Exercise aim:
Repeat every record exactly, but keep images out of the copy.

Saved data entries:

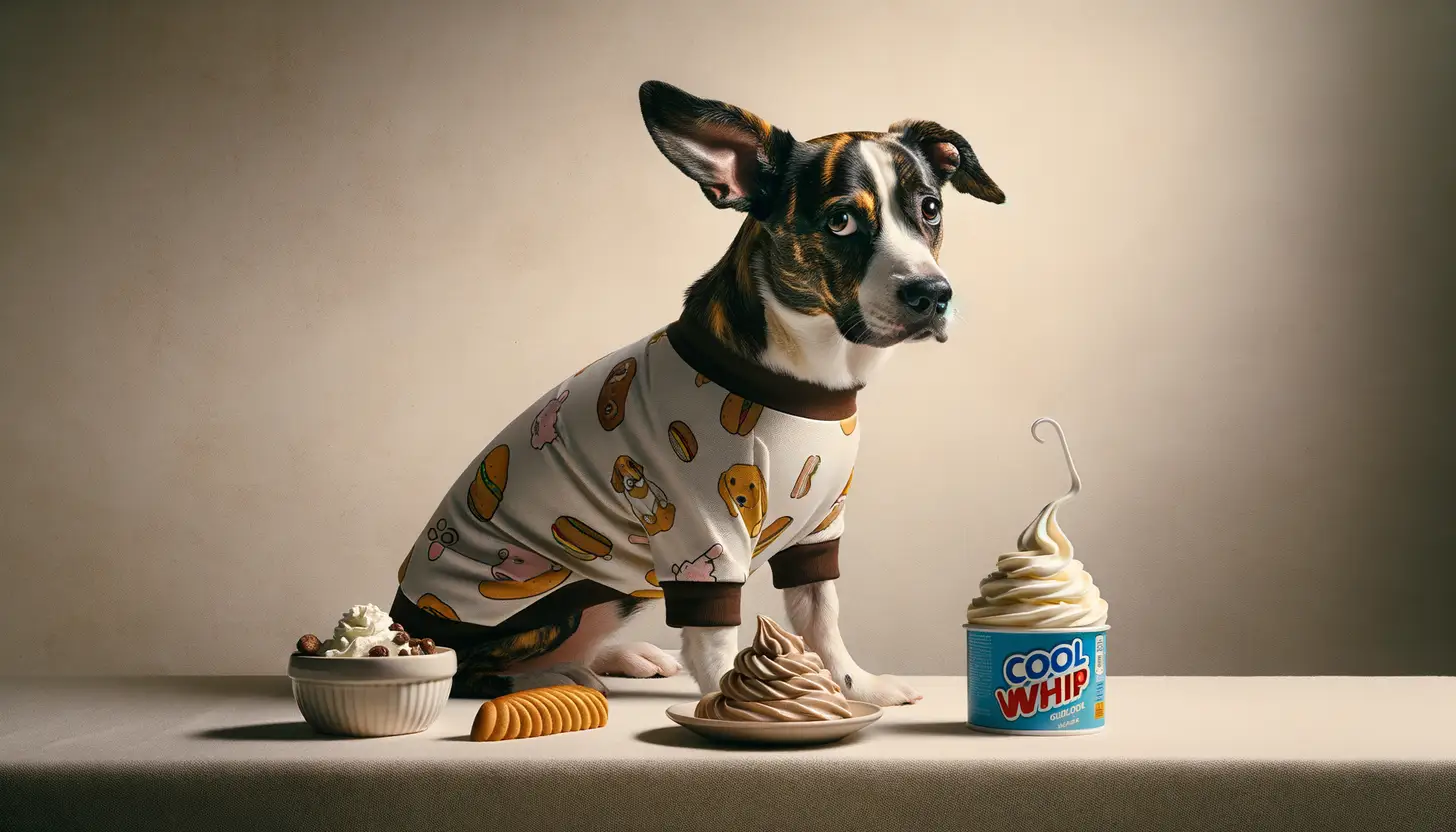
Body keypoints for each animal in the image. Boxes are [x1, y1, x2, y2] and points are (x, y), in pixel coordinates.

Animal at [387, 77, 1001, 705]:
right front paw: (730, 703)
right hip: (534, 597)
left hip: (613, 590)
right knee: (469, 671)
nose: (933, 293)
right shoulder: (704, 528)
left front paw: (858, 688)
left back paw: (620, 658)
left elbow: (822, 618)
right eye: (841, 222)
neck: (807, 371)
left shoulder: (818, 530)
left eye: (930, 208)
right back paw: (552, 678)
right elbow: (717, 635)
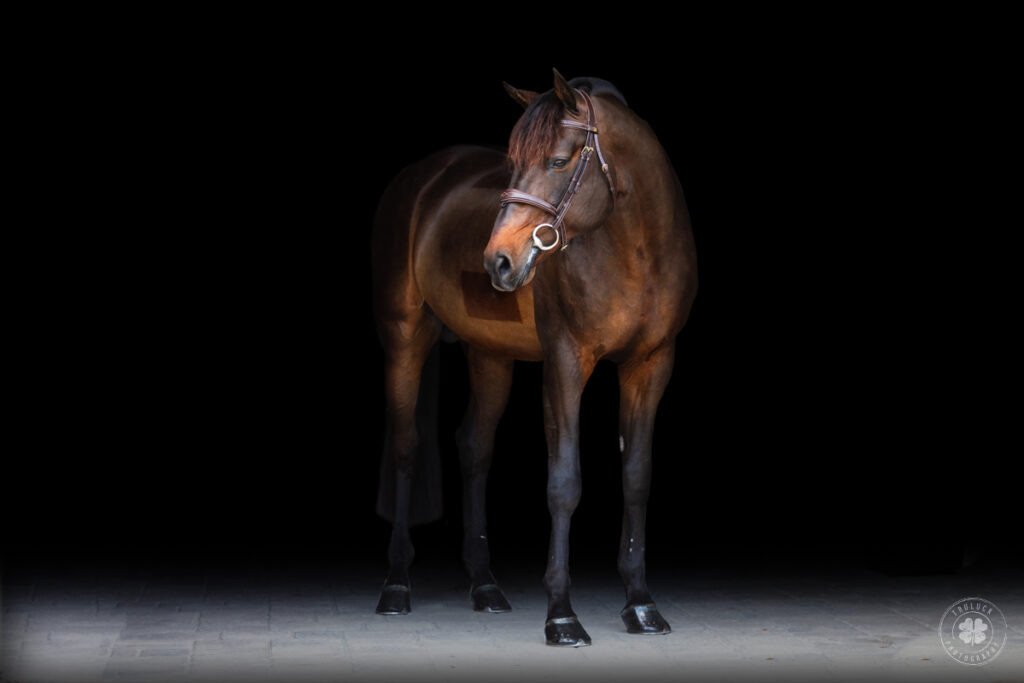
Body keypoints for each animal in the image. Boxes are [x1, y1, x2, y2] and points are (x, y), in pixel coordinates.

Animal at [368, 69, 696, 647]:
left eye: (559, 161)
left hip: (489, 354)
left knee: (473, 448)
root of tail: (422, 177)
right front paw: (562, 616)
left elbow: (636, 476)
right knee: (406, 447)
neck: (638, 254)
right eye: (514, 160)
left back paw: (485, 587)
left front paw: (641, 604)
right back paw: (396, 587)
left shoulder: (651, 363)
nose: (499, 261)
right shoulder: (566, 362)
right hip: (405, 335)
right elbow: (564, 482)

Task solution:
Body keypoints for each animal in the image. Boxes are [x1, y1, x2, y2] and points are (x, y), in pixel coordinates.

Animal at [387, 77, 1001, 705]:
right front paw: (730, 703)
right hip: (534, 597)
left hip: (613, 590)
right knee: (469, 671)
nose: (933, 293)
right shoulder: (704, 528)
left front paw: (858, 688)
left back paw: (620, 658)
left elbow: (822, 618)
right eye: (841, 222)
neck: (807, 371)
left shoulder: (818, 530)
left eye: (930, 208)
right back paw: (552, 678)
right elbow: (717, 635)
Body keypoints for each animal in the image. Boxes are [x1, y1, x2, y2] and points are (x, y), in pixel coordinates.

Animal at [368, 69, 696, 647]:
left eye: (559, 161)
left hip: (489, 354)
left knee: (473, 448)
root of tail: (422, 177)
right front paw: (562, 616)
left elbow: (636, 476)
right knee: (406, 447)
neck: (638, 254)
right eye: (514, 160)
left back paw: (485, 587)
left front paw: (641, 604)
right back paw: (396, 587)
left shoulder: (651, 363)
nose: (499, 261)
right shoulder: (566, 362)
right hip: (405, 335)
right elbow: (564, 482)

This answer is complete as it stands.